Write out the lines of the material that run from the line with "Ücretsiz Kargo" through the end of the material, keeping every character unchanged.
START Supplied information
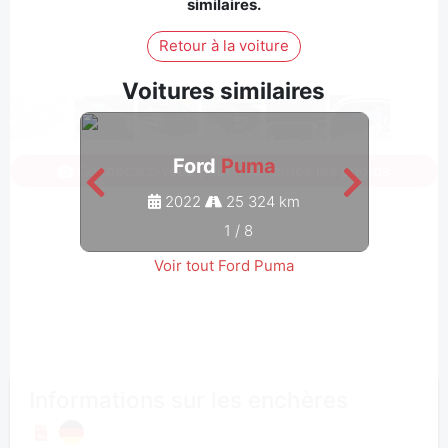
similaires.
Retour à la voiture
Voitures similaires
Ford
Puma
Connectez-vous pour voir toutes les photos
2022
25 324 km
1
/
8
Voir tout Ford Puma
Informations sur les enchères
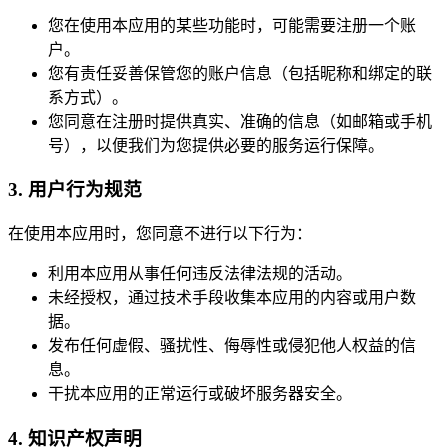
您在使用本应用的某些功能时，可能需要注册一个账
户。
您有责任妥善保管您的账户信息（包括昵称和绑定的联
系方式）。
您同意在注册时提供真实、准确的信息（如邮箱或手机
号），以便我们为您提供必要的服务运行保障。
3. 用户行为规范
在使用本应用时，您同意不进行以下行为：
利用本应用从事任何违反法律法规的活动。
未经授权，通过技术手段收集本应用的内容或用户数
据。
发布任何虚假、骚扰性、侮辱性或侵犯他人权益的信
息。
干扰本应用的正常运行或破坏服务器安全。
4. 知识产权声明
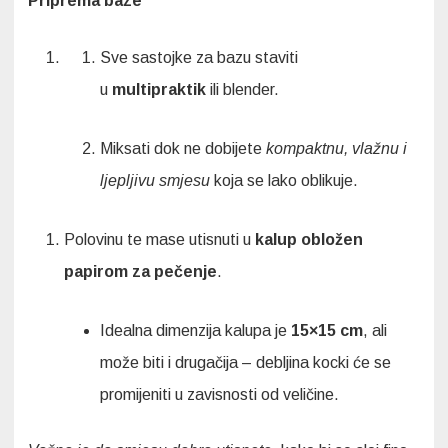
Priprema baze
Sve sastojke za bazu staviti
u
multipraktik
ili blender.
Miksati dok ne dobijete
kompaktnu, vlažnu i
ljepljivu smjesu
koja se lako oblikuje.
Polovinu te mase utisnuti u
kalup obložen
papirom za pečenje
.
Idealna dimenzija kalupa je
15×15 cm
, ali
može biti i drugačija – debljina kocki će se
promijeniti u zavisnosti od veličine.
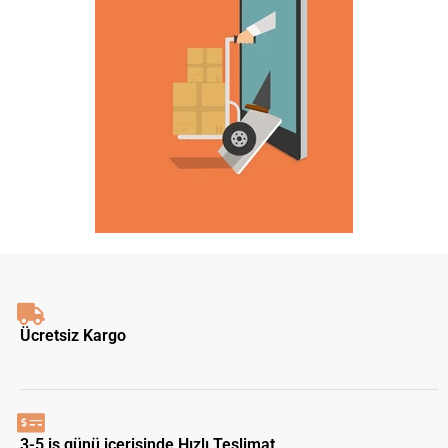
Ücretsiz Kargo
3-5 iş günü içerisinde Hızlı Teslimat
END Supplied information
Solution below =>
Ücretsiz Kargo
3-5 iş günü içerisinde Hızlı Teslimat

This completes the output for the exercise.